■ Written tasks
**A)** In the forum thread about the monotone function, what does the poster ask about the range of c?
**B)** Copy out the records verbatim from their first line through the line that contains "Header WCS: none", including both ends.

== Supplied text

- #1

Felafel

- 171

- 0

## Homework Statement

Let ##f:\mathbb{R}\to \mathbb{R}## a monotone function sucht that

## \displaystyle \lim_{x \to +\infty} \frac{f(2x)}{f(x)}=1##

show that for all c>0, we have

##\displaystyle \lim_{x \to +\infty} \frac{f(cx)}{f(x)}=1##

I think I'm almost there. Does it look okay to you? also, is it valid for 0<c<1 or just for c>1?

thank you very much

## The Attempt at a Solution

For the definition of limit to infinity:

##\forall \epsilon >0## ##\exists S>0## ##:##

##|f(x)-l|<\epsilon## ##\forall x>S##

##\displaystyle \lim_{x \to +\infty} \frac{f(2x)}{f(x)}=1## ##\Rightarrow## ##|\frac{f(2x)}{f(x)}-1|<\epsilon$ $\forall x>S##

which means

##f(x)(-\epsilon+1)<f(2x)<(\epsilon+1)f(x)## (I see it's monotonically decreasing, and so 1 is the infimum)

But if ##\forall \epsilon>0## i get ##-\epsilon f(x)+f(x)<f(2x)<\epsilon f(x)+f(x)##

Being ##\epsilon \to 0## ##\Rightarrow## ##|f(2x)-f(x)|=0##

And so:

##f(2x) \leq (1+\epsilon)f(x)##

##f(3x) \leq (1+\epsilon)f(2x)##

##f(3x) \leq (1+\epsilon)^2f(x)##

##1 \leq f(cx) \leq (1+\epsilon)^{c-1} f(x)##

##\epsilon \to 0## ##\Rightarrow## ##1 \leq f(cx) \leq f(x)## and, for the squeeze rule:

##\displaystyle \lim_{x \to +\infty} f(cx)=1## so

##\displaystyle \lim_{x \to +\infty} \frac{f(cx)}{f(x)}=1##

====
== Data supplied

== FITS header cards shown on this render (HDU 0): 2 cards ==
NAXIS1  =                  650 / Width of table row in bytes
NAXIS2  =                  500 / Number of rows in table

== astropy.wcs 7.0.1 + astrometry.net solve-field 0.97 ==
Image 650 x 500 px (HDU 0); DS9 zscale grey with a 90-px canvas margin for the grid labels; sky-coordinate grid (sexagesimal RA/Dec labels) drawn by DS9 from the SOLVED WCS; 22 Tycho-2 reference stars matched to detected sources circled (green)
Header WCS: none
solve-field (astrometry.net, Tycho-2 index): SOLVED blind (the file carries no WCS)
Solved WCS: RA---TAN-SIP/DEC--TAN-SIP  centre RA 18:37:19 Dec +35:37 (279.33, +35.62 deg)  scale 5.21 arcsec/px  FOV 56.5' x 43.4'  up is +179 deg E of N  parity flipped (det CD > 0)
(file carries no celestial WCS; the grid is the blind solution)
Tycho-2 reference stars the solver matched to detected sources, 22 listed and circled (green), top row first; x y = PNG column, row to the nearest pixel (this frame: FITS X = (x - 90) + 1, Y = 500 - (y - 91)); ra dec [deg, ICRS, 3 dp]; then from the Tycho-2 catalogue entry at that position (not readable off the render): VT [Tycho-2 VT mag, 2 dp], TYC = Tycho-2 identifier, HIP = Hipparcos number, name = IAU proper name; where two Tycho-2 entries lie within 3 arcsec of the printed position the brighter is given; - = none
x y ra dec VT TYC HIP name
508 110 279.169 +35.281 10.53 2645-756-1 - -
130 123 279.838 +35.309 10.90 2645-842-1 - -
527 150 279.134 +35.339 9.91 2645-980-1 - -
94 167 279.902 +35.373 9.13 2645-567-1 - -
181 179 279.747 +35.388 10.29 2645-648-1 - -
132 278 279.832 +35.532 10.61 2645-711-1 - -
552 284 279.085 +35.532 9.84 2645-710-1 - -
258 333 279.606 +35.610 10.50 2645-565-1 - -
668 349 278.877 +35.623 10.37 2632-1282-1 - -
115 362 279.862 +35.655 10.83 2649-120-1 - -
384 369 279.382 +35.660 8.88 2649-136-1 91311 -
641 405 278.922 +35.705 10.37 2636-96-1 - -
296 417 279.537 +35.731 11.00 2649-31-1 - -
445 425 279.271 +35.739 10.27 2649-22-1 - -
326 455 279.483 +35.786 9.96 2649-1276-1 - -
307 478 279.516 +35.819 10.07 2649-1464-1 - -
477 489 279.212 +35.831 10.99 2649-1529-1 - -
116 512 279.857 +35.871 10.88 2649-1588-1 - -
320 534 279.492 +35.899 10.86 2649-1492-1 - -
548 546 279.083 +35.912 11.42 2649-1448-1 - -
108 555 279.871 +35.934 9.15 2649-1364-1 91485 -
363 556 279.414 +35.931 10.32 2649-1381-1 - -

====

■ Outputs by task
**A)** Whether the result holds for 0<c<1 or only for c>1.

**B)**
== FITS header cards shown on this render (HDU 0): 2 cards ==
NAXIS1  =                  650 / Width of table row in bytes
NAXIS2  =                  500 / Number of rows in table

== astropy.wcs 7.0.1 + astrometry.net solve-field 0.97 ==
Image 650 x 500 px (HDU 0); DS9 zscale grey with a 90-px canvas margin for the grid labels; sky-coordinate grid (sexagesimal RA/Dec labels) drawn by DS9 from the SOLVED WCS; 22 Tycho-2 reference stars matched to detected sources circled (green)
Header WCS: none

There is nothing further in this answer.